Problem details: Reproduce the material below line for line, changing nothing.

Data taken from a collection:
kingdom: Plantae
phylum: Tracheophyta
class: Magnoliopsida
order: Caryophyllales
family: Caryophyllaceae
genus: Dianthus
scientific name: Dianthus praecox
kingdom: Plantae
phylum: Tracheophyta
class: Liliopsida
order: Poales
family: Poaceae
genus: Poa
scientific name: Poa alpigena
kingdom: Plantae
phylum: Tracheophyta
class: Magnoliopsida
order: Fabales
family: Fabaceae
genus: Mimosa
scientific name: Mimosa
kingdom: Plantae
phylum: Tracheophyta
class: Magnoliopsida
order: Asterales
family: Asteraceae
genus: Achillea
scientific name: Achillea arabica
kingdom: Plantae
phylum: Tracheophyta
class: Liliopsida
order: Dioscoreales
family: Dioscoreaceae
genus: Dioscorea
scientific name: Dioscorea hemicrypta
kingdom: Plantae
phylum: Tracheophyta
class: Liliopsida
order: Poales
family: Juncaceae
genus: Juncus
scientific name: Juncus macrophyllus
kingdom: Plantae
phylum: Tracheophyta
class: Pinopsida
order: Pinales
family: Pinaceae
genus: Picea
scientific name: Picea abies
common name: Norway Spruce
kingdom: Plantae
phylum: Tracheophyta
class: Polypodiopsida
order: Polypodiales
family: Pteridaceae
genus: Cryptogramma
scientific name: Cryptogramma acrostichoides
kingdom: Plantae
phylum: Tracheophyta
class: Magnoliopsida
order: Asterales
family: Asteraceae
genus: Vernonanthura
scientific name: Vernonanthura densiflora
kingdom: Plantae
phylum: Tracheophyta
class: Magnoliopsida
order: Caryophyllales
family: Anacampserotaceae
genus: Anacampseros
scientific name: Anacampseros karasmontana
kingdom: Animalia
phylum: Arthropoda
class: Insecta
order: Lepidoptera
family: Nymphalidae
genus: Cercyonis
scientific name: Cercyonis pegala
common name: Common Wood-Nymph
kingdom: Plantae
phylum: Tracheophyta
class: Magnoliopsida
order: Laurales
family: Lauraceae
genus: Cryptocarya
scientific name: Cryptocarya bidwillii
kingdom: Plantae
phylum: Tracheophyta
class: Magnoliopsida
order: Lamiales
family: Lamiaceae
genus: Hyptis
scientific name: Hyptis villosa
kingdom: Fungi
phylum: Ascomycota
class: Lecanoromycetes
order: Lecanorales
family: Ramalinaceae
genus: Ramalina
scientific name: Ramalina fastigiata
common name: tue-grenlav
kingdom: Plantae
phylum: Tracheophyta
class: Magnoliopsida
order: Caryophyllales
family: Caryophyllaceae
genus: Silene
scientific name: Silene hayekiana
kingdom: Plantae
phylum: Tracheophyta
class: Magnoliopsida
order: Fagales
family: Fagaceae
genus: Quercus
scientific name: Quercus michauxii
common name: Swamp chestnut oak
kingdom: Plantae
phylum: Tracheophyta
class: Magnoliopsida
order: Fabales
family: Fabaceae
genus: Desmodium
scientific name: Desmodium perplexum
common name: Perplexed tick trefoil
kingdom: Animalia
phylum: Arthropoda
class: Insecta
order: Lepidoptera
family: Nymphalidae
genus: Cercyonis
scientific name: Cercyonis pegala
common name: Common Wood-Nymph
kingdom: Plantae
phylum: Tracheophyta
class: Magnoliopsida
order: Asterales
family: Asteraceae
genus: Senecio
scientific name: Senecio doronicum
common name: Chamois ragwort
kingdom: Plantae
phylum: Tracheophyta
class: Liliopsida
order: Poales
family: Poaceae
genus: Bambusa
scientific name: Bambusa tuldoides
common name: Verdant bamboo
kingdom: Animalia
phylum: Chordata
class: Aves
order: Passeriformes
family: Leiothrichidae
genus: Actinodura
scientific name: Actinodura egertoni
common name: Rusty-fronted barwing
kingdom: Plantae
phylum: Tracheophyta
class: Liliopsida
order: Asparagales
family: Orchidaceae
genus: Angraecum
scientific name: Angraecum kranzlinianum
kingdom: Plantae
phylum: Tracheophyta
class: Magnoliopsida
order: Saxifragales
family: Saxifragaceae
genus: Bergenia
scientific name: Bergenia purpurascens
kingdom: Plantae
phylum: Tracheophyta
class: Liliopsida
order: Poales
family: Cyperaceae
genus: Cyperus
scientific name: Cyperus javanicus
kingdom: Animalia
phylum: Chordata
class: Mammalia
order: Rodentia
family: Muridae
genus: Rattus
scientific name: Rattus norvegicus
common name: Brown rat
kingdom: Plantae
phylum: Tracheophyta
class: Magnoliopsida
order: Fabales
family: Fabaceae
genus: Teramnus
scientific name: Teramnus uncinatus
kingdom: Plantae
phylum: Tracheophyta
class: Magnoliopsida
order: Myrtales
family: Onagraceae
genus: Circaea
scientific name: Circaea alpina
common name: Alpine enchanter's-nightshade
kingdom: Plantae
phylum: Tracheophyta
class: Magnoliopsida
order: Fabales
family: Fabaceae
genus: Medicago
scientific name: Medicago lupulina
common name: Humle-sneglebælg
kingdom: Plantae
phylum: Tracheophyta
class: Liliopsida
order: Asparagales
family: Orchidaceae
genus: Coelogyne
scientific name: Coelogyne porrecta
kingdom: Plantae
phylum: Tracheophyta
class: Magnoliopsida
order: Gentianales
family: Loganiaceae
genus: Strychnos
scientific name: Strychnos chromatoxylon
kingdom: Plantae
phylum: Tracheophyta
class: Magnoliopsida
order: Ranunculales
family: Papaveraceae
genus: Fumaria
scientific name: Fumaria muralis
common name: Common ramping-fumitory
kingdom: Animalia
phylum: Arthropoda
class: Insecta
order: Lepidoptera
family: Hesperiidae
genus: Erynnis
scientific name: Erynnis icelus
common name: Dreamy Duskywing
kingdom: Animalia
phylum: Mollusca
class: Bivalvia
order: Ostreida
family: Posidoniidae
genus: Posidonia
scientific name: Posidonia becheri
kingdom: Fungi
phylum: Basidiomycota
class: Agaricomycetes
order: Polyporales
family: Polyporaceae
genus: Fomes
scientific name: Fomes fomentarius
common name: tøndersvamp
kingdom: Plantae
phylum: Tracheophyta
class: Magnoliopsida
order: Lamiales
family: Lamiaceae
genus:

Output below:
kingdom: Plantae
phylum: Tracheophyta
class: Magnoliopsida
order: Caryophyllales
family: Caryophyllaceae
genus: Dianthus
scientific name: Dianthus praecox
kingdom: Plantae
phylum: Tracheophyta
class: Liliopsida
order: Poales
family: Poaceae
genus: Poa
scientific name: Poa alpigena
kingdom: Plantae
phylum: Tracheophyta
class: Magnoliopsida
order: Fabales
family: Fabaceae
genus: Mimosa
scientific name: Mimosa
kingdom: Plantae
phylum: Tracheophyta
class: Magnoliopsida
order: Asterales
family: Asteraceae
genus: Achillea
scientific name: Achillea arabica
kingdom: Plantae
phylum: Tracheophyta
class: Liliopsida
order: Dioscoreales
family: Dioscoreaceae
genus: Dioscorea
scientific name: Dioscorea hemicrypta
kingdom: Plantae
phylum: Tracheophyta
class: Liliopsida
order: Poales
family: Juncaceae
genus: Juncus
scientific name: Juncus macrophyllus
kingdom: Plantae
phylum: Tracheophyta
class: Pinopsida
order: Pinales
family: Pinaceae
genus: Picea
scientific name: Picea abies
common name: Norway Spruce
kingdom: Plantae
phylum: Tracheophyta
class: Polypodiopsida
order: Polypodiales
family: Pteridaceae
genus: Cryptogramma
scientific name: Cryptogramma acrostichoides
kingdom: Plantae
phylum: Tracheophyta
class: Magnoliopsida
order: Asterales
family: Asteraceae
genus: Vernonanthura
scientific name: Vernonanthura densiflora
kingdom: Plantae
phylum: Tracheophyta
class: Magnoliopsida
order: Caryophyllales
family: Anacampserotaceae
genus: Anacampseros
scientific name: Anacampseros karasmontana
kingdom: Animalia
phylum: Arthropoda
class: Insecta
order: Lepidoptera
family: Nymphalidae
genus: Cercyonis
scientific name: Cercyonis pegala
common name: Common Wood-Nymph
kingdom: Plantae
phylum: Tracheophyta
class: Magnoliopsida
order: Laurales
family: Lauraceae
genus: Cryptocarya
scientific name: Cryptocarya bidwillii
kingdom: Plantae
phylum: Tracheophyta
class: Magnoliopsida
order: Lamiales
family: Lamiaceae
genus: Hyptis
scientific name: Hyptis villosa
kingdom: Fungi
phylum: Ascomycota
class: Lecanoromycetes
order: Lecanorales
family: Ramalinaceae
genus: Ramalina
scientific name: Ramalina fastigiata
common name: tue-grenlav
kingdom: Plantae
phylum: Tracheophyta
class: Magnoliopsida
order: Caryophyllales
family: Caryophyllaceae
genus: Silene
scientific name: Silene hayekiana
kingdom: Plantae
phylum: Tracheophyta
class: Magnoliopsida
order: Fagales
family: Fagaceae
genus: Quercus
scientific name: Quercus michauxii
common name: Swamp chestnut oak
kingdom: Plantae
phylum: Tracheophyta
class: Magnoliopsida
order: Fabales
family: Fabaceae
genus: Desmodium
scientific name: Desmodium perplexum
common name: Perplexed tick trefoil
kingdom: Animalia
phylum: Arthropoda
class: Insecta
order: Lepidoptera
family: Nymphalidae
genus: Cercyonis
scientific name: Cercyonis pegala
common name: Common Wood-Nymph
kingdom: Plantae
phylum: Tracheophyta
class: Magnoliopsida
order: Asterales
family: Asteraceae
genus: Senecio
scientific name: Senecio doronicum
common name: Chamois ragwort
kingdom: Plantae
phylum: Tracheophyta
class: Liliopsida
order: Poales
family: Poaceae
genus: Bambusa
scientific name: Bambusa tuldoides
common name: Verdant bamboo
kingdom: Animalia
phylum: Chordata
class: Aves
order: Passeriformes
family: Leiothrichidae
genus: Actinodura
scientific name: Actinodura egertoni
common name: Rusty-fronted barwing
kingdom: Plantae
phylum: Tracheophyta
class: Liliopsida
order: Asparagales
family: Orchidaceae
genus: Angraecum
scientific name: Angraecum kranzlinianum
kingdom: Plantae
phylum: Tracheophyta
class: Magnoliopsida
order: Saxifragales
family: Saxifragaceae
genus: Bergenia
scientific name: Bergenia purpurascens
kingdom: Plantae
phylum: Tracheophyta
class: Liliopsida
order: Poales
family: Cyperaceae
genus: Cyperus
scientific name: Cyperus javanicus
kingdom: Animalia
phylum: Chordata
class: Mammalia
order: Rodentia
family: Muridae
genus: Rattus
scientific name: Rattus norvegicus
common name: Brown rat
kingdom: Plantae
phylum: Tracheophyta
class: Magnoliopsida
order: Fabales
family: Fabaceae
genus: Teramnus
scientific name: Teramnus uncinatus
kingdom: Plantae
phylum: Tracheophyta
class: Magnoliopsida
order: Myrtales
family: Onagraceae
genus: Circaea
scientific name: Circaea alpina
common name: Alpine enchanter's-nightshade
kingdom: Plantae
phylum: Tracheophyta
class: Magnoliopsida
order: Fabales
family: Fabaceae
genus: Medicago
scientific name: Medicago lupulina
common name: Humle-sneglebælg
kingdom: Plantae
phylum: Tracheophyta
class: Liliopsida
order: Asparagales
family: Orchidaceae
genus: Coelogyne
scientific name: Coelogyne porrecta
kingdom: Plantae
phylum: Tracheophyta
class: Magnoliopsida
order: Gentianales
family: Loganiaceae
genus: Strychnos
scientific name: Strychnos chromatoxylon
kingdom: Plantae
phylum: Tracheophyta
class: Magnoliopsida
order: Ranunculales
family: Papaveraceae
genus: Fumaria
scientific name: Fumaria muralis
common name: Common ramping-fumitory
kingdom: Animalia
phylum: Arthropoda
class: Insecta
order: Lepidoptera
family: Hesperiidae
genus: Erynnis
scientific name: Erynnis icelus
common name: Dreamy Duskywing
kingdom: Animalia
phylum: Mollusca
class: Bivalvia
order: Ostreida
family: Posidoniidae
genus: Posidonia
scientific name: Posidonia becheri
kingdom: Fungi
phylum: Basidiomycota
class: Agaricomycetes
order: Polyporales
family: Polyporaceae
genus: Fomes
scientific name: Fomes fomentarius
common name: tøndersvamp
kingdom: Plantae
phylum: Tracheophyta
class: Magnoliopsida
order: Lamiales
family: Lamiaceae
genus:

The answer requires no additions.